» **Task instructions**:
A. In the text on Texas sweepstakes casinos, what minimum age do most of these sites require of players?
B. Continue the text on Texas sweepstakes casinos from the point where it ends.

» **Source document**:
---+---

This model is legal in the sense that it conforms to applicable state and federal sweepstakes rules, Texas does not specifically prohibit it, and the law does not bar players from using these sites. It is still a gray area, though. Texas does not regulate sweepstakes casinos, there are no state-enforced responsible-gambling protocols specific to them, and the state has shown a willingness to act against games it believes function as gambling. Players should stick to reputable operators to reduce the risk of fraud or non-payment.
Best Sweepstakes Casinos for Texas Players
The sweepstakes and social casino space has grown quickly in Texas precisely because other online options are so limited. Frequently referenced brands include Stake.us, McLuck, WOW Vegas, Crown Coins, High 5 Casino and a number of newer entrants. These sites offer slots, table games and in some cases live dealer games from many of the same software studios that supply regulated online casinos elsewhere. Age requirements vary, with most requiring players to be at least 18 and some requiring 21, so check each site's terms.
The Future of Sweepstakes Casinos in Texas
Sweepstakes casinos remain one of the most accessible legal ways for Texans to play casino-style games online in 2026. Their future is not guaranteed, however. Neighboring states have advanced legislation to restrict or ban sweepstakes gaming, and while no such bill has gained traction in Texas so far, the model depends on continued tolerance of a gray-area structure. If lawmakers decide these sites cross the line into gambling, the landscape could change.
DFS in Texas
Is DFS Legal in Texas?

---+---

» **Material supplied**:
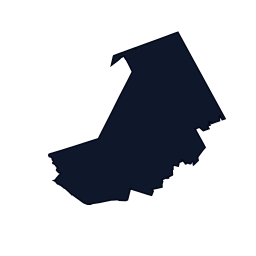 General Bravo, Nuevo León, Mexico, rotated 332°
{"feature_id": "50627088B41623803853756", "entity_name": "General Bravo", "entity_type": "district", "adm_level": 2, "iso_a3": "MEX", "parent_name": "Mexico", "parent_adm1": "Nuevo León", "projection": "mercator", "projection_center": [-99.014, 25.824], "detail": "fine", "context": "isolated", "style": "filled", "palette": "ink", "viewbox_px": 256, "rotation_deg": 332, "n_neighbors": 0, "source": "geoboundaries", "source_scale": "gbopen_adm2", "svg_char_len": 4604}
<svg xmlns="http://www.w3.org/2000/svg" viewBox="0 0 256 256"><g transform="rotate(332 128 128)"><path d="M46.3,114.1L46.1,114.3L45.7,114.4L45.5,114.5L45.3,114.6L45.1,115.4L45.1,115.6L45.1,115.8L45.2,116.0L45.1,116.4L45.2,116.5L45.4,116.6L45.7,116.7L45.9,116.9L46.0,117.0L46.3,117.5L46.4,117.8L46.6,118.1L46.7,118.4L46.8,118.6L46.8,119.0L46.8,119.4L46.8,119.6L46.8,119.8L46.7,120.0L46.4,120.2L46.3,120.6L46.3,120.8L46.5,121.3L46.8,121.7L47.0,122.0L46.9,122.2L46.9,122.3L46.4,122.8L46.1,123.0L45.5,123.3L45.4,123.4L45.3,123.5L45.2,123.5L45.1,123.8L45.1,124.0L45.3,124.3L45.4,124.5L45.6,124.6L45.7,124.8L45.8,124.9L46.3,125.9L46.4,126.2L46.6,126.6L46.7,126.9L46.7,127.1L46.7,127.4L46.7,127.8L46.7,128.0L46.6,128.5L46.7,128.8L47.0,129.0L47.3,129.3L47.3,129.5L47.2,129.8L47.0,130.1L46.9,130.3L46.0,130.9L45.8,131.0L45.6,131.1L45.3,131.4L45.1,131.6L45.1,131.8L45.2,132.3L45.3,132.8L45.6,133.1L45.6,133.4L45.7,134.0L45.7,134.3L45.7,134.5L45.8,134.7L45.9,134.8L46.0,134.9L46.2,135.0L46.3,135.2L46.4,135.3L46.5,135.3L46.8,135.4L47.0,135.4L47.2,135.5L47.1,136.3L47.0,136.5L46.8,136.6L46.7,136.6L46.6,136.9L46.6,137.0L46.4,137.1L46.2,137.3L45.9,137.3L45.7,137.3L45.4,137.3L45.0,137.4L44.9,137.4L44.6,137.5L44.0,137.7L43.6,137.9L43.0,138.1L42.9,138.2L42.7,138.3L42.4,138.4L42.2,138.5L41.7,138.6L41.2,138.8L40.6,139.2L40.3,139.3L40.0,139.5L39.7,139.6L39.3,139.7L39.0,139.7L37.9,139.6L38.1,139.8L38.2,140.0L38.3,140.2L38.6,140.6L38.7,140.9L38.8,141.1L39.1,141.1L39.3,141.0L39.3,141.3L39.3,141.5L39.3,141.9L39.3,142.1L39.1,142.6L39.2,142.8L39.3,143.0L39.4,143.4L39.4,143.6L39.5,144.0L39.6,144.3L39.9,144.5L40.0,144.6L40.3,144.8L40.5,145.2L40.6,145.3L40.7,145.6L40.8,145.8L41.2,146.3L41.3,146.4L41.4,146.5L41.6,146.7L42.0,147.5L42.6,147.8L42.3,148.2L42.8,149.2L43.0,149.8L43.2,150.2L43.4,150.8L43.5,151.0L43.8,151.3L44.1,151.5L46.2,157.3L46.4,158.2L47.0,159.8L47.0,160.1L47.3,160.0L47.6,160.6L50.6,166.7L51.1,167.6L52.8,171.2L54.0,173.5L54.4,173.9L56.3,176.1L56.6,176.4L56.8,176.5L58.9,177.6L59.1,177.7L59.3,177.7L60.8,177.9L61.0,177.9L61.4,177.9L63.5,178.7L67.7,180.2L68.3,180.4L75.2,182.4L77.1,183.0L78.7,183.4L79.6,183.8L79.9,183.9L80.5,184.2L82.7,185.2L84.9,186.2L85.1,186.3L85.4,186.5L86.2,187.6L86.3,187.7L91.8,190.9L92.0,191.0L93.8,191.2L95.0,189.9L95.6,189.3L96.8,187.9L97.0,187.7L97.9,186.7L99.2,185.2L99.3,185.2L100.5,183.8L101.6,182.7L102.7,183.9L109.6,190.9L109.7,191.0L113.8,195.2L116.0,197.3L116.9,198.3L117.2,198.5L120.6,195.6L120.6,194.5L120.5,193.4L123.5,194.2L124.7,194.6L130.3,196.1L131.4,193.8L131.6,193.4L132.3,192.7L133.5,191.5L133.6,190.1L133.6,189.2L133.8,189.2L134.3,189.4L134.6,189.5L135.0,189.6L135.4,189.7L135.5,189.7L135.6,189.8L136.1,189.8L136.6,189.8L136.9,189.8L137.3,189.8L137.9,189.8L138.1,189.8L138.5,190.4L138.8,189.9L139.5,190.4L139.5,190.8L139.7,191.0L140.3,191.2L140.5,190.2L145.2,190.3L147.6,185.3L147.7,185.2L148.5,185.4L148.6,184.7L149.9,182.7L150.0,182.6L151.2,182.4L154.5,185.3L155.2,184.4L156.1,183.4L157.2,182.0L157.9,182.5L159.9,182.7L160.7,181.4L161.2,182.1L161.9,186.3L162.0,187.3L162.0,187.1L162.3,187.0L162.4,186.9L162.7,186.8L162.8,186.8L163.0,186.8L163.6,186.9L164.1,186.6L164.4,186.5L164.5,186.6L165.0,187.4L165.3,188.2L165.6,188.2L165.7,188.3L165.8,188.3L166.0,188.4L166.1,188.5L166.5,188.9L167.1,188.7L167.1,188.2L169.4,187.6L169.9,189.3L169.1,189.6L168.5,191.3L170.4,190.9L171.1,190.6L174.0,189.8L174.0,189.7L174.3,189.7L174.7,189.6L175.8,186.4L183.3,182.8L184.3,182.4L184.7,182.2L186.5,181.6L187.0,181.4L187.0,174.6L186.9,173.6L187.0,173.5L186.9,170.7L186.9,170.4L186.9,169.8L186.8,163.8L186.9,161.1L187.0,160.8L186.9,160.4L187.1,160.5L187.6,160.5L187.6,160.4L189.4,160.6L189.5,160.6L191.6,160.9L191.8,160.9L191.8,162.1L192.2,162.9L192.6,164.2L192.6,164.3L193.1,165.3L193.2,165.7L194.0,165.8L197.8,166.4L199.2,166.6L199.0,163.9L201.4,163.7L201.5,163.9L201.6,164.0L201.9,164.0L202.1,162.9L201.7,161.4L202.0,161.2L202.0,160.6L202.3,160.6L202.3,161.0L202.2,161.1L202.7,161.8L203.0,161.7L203.1,162.0L203.7,161.4L204.0,161.3L204.0,163.3L207.9,163.8L211.3,164.4L212.2,164.5L212.2,164.3L212.3,164.1L212.6,163.6L213.8,161.7L214.9,160.2L215.2,159.7L215.1,160.3L215.1,164.9L216.8,165.2L218.1,165.4L217.7,132.6L217.0,69.1L217.0,66.9L215.1,66.6L187.3,62.8L172.6,60.7L172.8,61.6L171.0,61.4L171.2,60.5L157.5,58.6L153.1,58.0L149.3,57.5L148.5,58.2L147.6,59.3L146.1,61.0L142.8,64.8L150.3,63.6L153.6,62.9L153.7,62.4L154.9,62.5L154.9,62.2L155.9,62.5L158.1,62.4L158.3,66.0L158.6,66.0L158.6,72.5L158.3,80.4L150.4,86.0L135.3,96.4L120.9,106.7L98.9,122.1L97.0,123.6L96.4,123.5L88.2,122.0L59.2,116.7L46.9,114.2L46.3,114.1Z" fill="#0f172a" stroke="#020617" stroke-width="1.5"/></g></svg>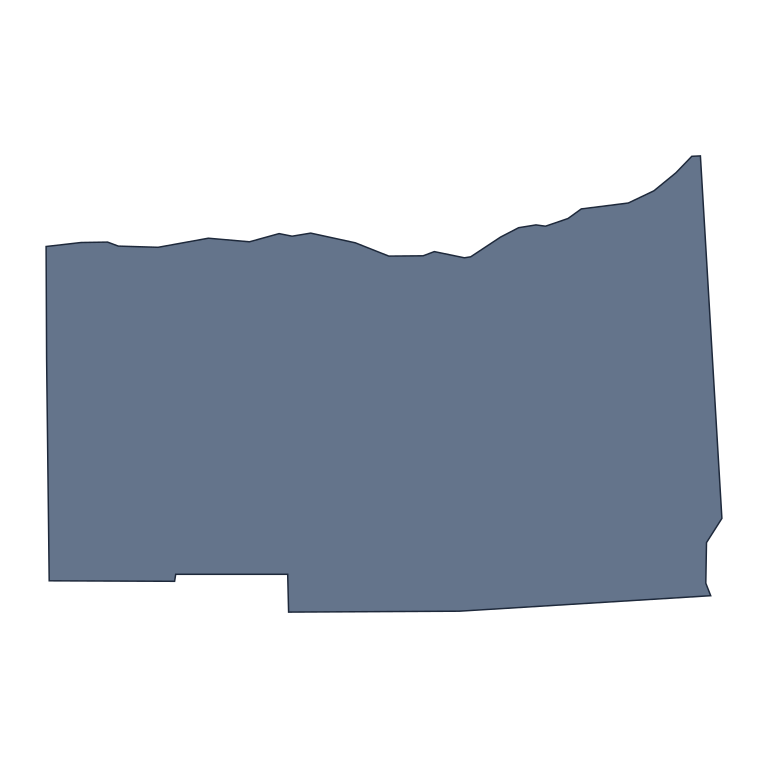 Wayne, New York, United States of America
{"feature_id": "52423323B87116435053012", "entity_name": "Wayne", "entity_type": "district", "adm_level": 2, "iso_a3": "USA", "parent_name": "United States of America", "parent_adm1": "New York", "projection": "orthographic", "projection_center": [-77.012, 43.178], "detail": "fine", "context": "isolated", "style": "filled", "palette": "slate", "viewbox_px": 768, "rotation_deg": 0, "n_neighbors": 0, "source": "geoboundaries", "source_scale": "gbopen_adm2", "svg_char_len": 596}
<svg xmlns="http://www.w3.org/2000/svg" viewBox="0 0 768 768"><path d="M710.7,595.7L705.8,583.2L706.5,542.6L721.9,518.4L700.4,155.9L691.8,156.3L675.9,172.8L653.9,190.8L628.3,203.0L581.3,208.9L568.0,218.5L545.5,226.2L536.0,224.9L518.6,227.7L500.5,237.1L470.7,256.8L464.4,257.8L434.3,251.6L423.1,255.8L388.8,256.1L355.3,242.8L310.7,233.1L292.1,236.2L279.1,233.6L249.4,241.8L208.3,238.2L158.1,247.3L118.3,246.1L107.6,242.1L81.1,242.5L46.1,246.5L46.6,358.3L49.2,580.8L174.6,581.3L175.7,574.3L287.7,574.3L288.6,612.1L459.1,611.2L710.7,595.7Z" fill="#64748b" stroke="#1e293b" stroke-width="1.5"/></svg>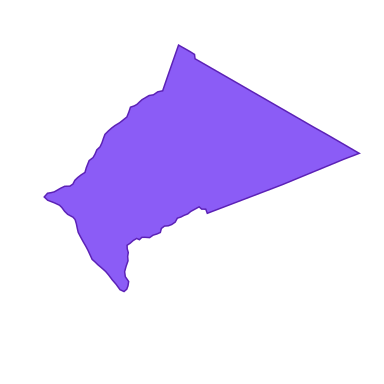 outline of Presidente Vargas, Maranhão, Brazil, rotated 30°
{"feature_id": "56859067B97950070830683", "entity_name": "Presidente Vargas", "entity_type": "district", "adm_level": 2, "iso_a3": "BRA", "parent_name": "Brazil", "parent_adm1": "Maranhão", "projection": "albers", "projection_center": [-44.012, -3.405], "detail": "fine", "context": "isolated", "style": "filled", "palette": "violet", "viewbox_px": 384, "rotation_deg": 30, "n_neighbors": 0, "source": "geoboundaries", "source_scale": "gbopen_adm2", "svg_char_len": 1467}
<svg xmlns="http://www.w3.org/2000/svg" viewBox="0 0 384 384"><g transform="rotate(30 192 192)"><path d="M125.4,71.6L120.7,71.4L106.9,71.5L113.3,105.2L116.0,119.0L112.3,122.3L110.0,127.1L106.6,129.9L102.6,136.9L101.5,140.3L100.6,143.5L99.0,146.2L96.3,149.3L97.3,154.1L98.1,159.6L94.7,168.2L92.1,172.9L90.5,176.6L89.1,180.7L87.8,185.6L88.5,189.8L89.4,194.2L89.8,198.8L88.5,203.1L89.1,207.9L89.1,211.7L87.2,216.2L88.3,223.7L89.5,228.6L87.5,232.4L85.8,236.6L84.7,240.4L84.9,244.7L83.3,248.0L78.9,250.7L76.4,254.3L72.6,260.8L70.3,263.0L67.5,265.3L66.5,270.2L71.2,271.3L78.2,270.2L83.9,269.7L87.0,270.5L91.3,272.4L95.5,273.5L101.6,273.3L104.5,274.3L107.7,277.3L110.8,280.8L113.7,283.9L117.3,286.2L122.7,289.5L127.4,292.2L131.2,294.6L134.3,296.8L139.2,300.3L143.2,301.1L146.6,302.0L151.1,302.8L156.9,304.0L161.4,305.6L166.7,307.9L172.5,309.9L178.5,312.6L182.9,312.2L184.1,308.8L183.5,305.3L181.9,301.2L176.6,298.7L173.5,294.7L172.1,289.4L171.0,283.6L168.5,280.0L167.1,276.3L164.4,273.7L162.4,270.6L164.0,267.4L165.3,263.5L167.3,259.9L170.3,259.6L171.2,256.4L173.8,254.8L178.1,252.7L179.9,248.8L182.7,245.8L184.8,242.9L183.7,238.9L185.2,235.3L188.4,233.1L190.7,230.3L192.5,226.5L192.4,222.0L194.9,219.2L196.8,216.2L199.3,213.1L200.6,209.5L203.4,204.9L205.6,201.3L208.9,202.0L212.5,200.0L215.9,202.8L266.6,140.4L307.1,87.7L317.5,74.9L314.2,74.9L279.3,74.8L265.1,75.0L257.8,75.0L215.5,75.0L128.0,75.1L125.4,71.6Z" fill="#8b5cf6" stroke="#5b21b6" stroke-width="1.5"/></g></svg>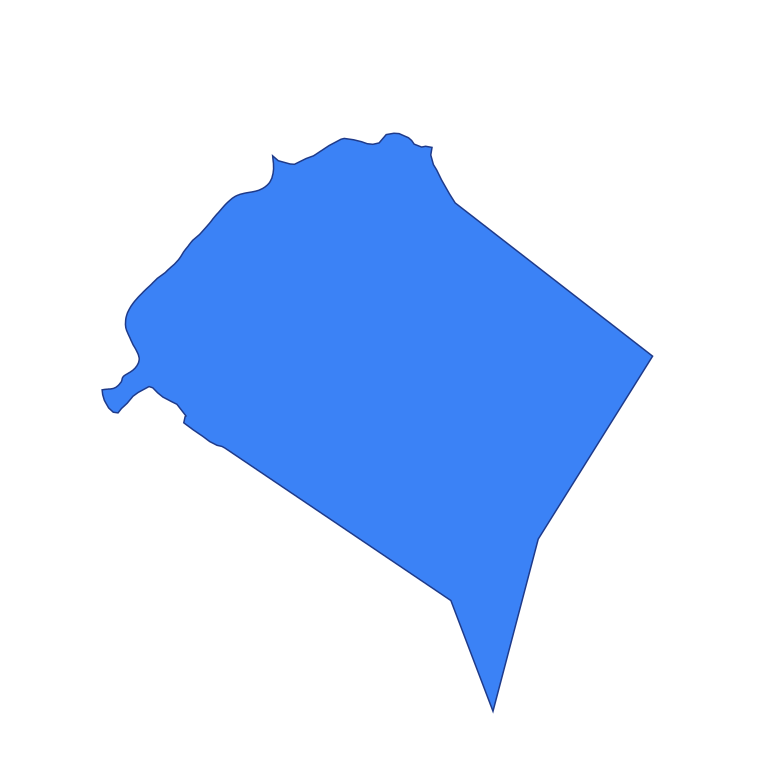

---+---

» **Written answers**:
A. Most require players to be at least 18, though some require 21.

B.
Daily fantasy sports occupy a disputed gray area in Texas. The state has neither clearly legalized nor clearly banned paid DFS contests. In 2016, the Texas Attorney General issued an opinion concluding that paid DFS could constitute illegal gambling under Section 47.02 of the Penal Code. Major operators disagreed and challenged that position, and DFS platforms have continued to accept Texas players in the years since. Multiple attempts to pass laws explicitly authorizing DFS have failed, leaving the activity in limbo rather than on firm legal footing.
Best DFS Sites for Texas Players
DFS and pick-style platforms available to Texas players include DraftKings and FanDuel for traditional daily fantasy contests, along with pick'em and player-prop style apps and social or sweepstakes-model sportsbooks that function similarly. Many of these require players to be at least 18. Because access is geofenced, DFS apps generally work only while you are physically located in a state that permits them. Available products and contest types vary by platform.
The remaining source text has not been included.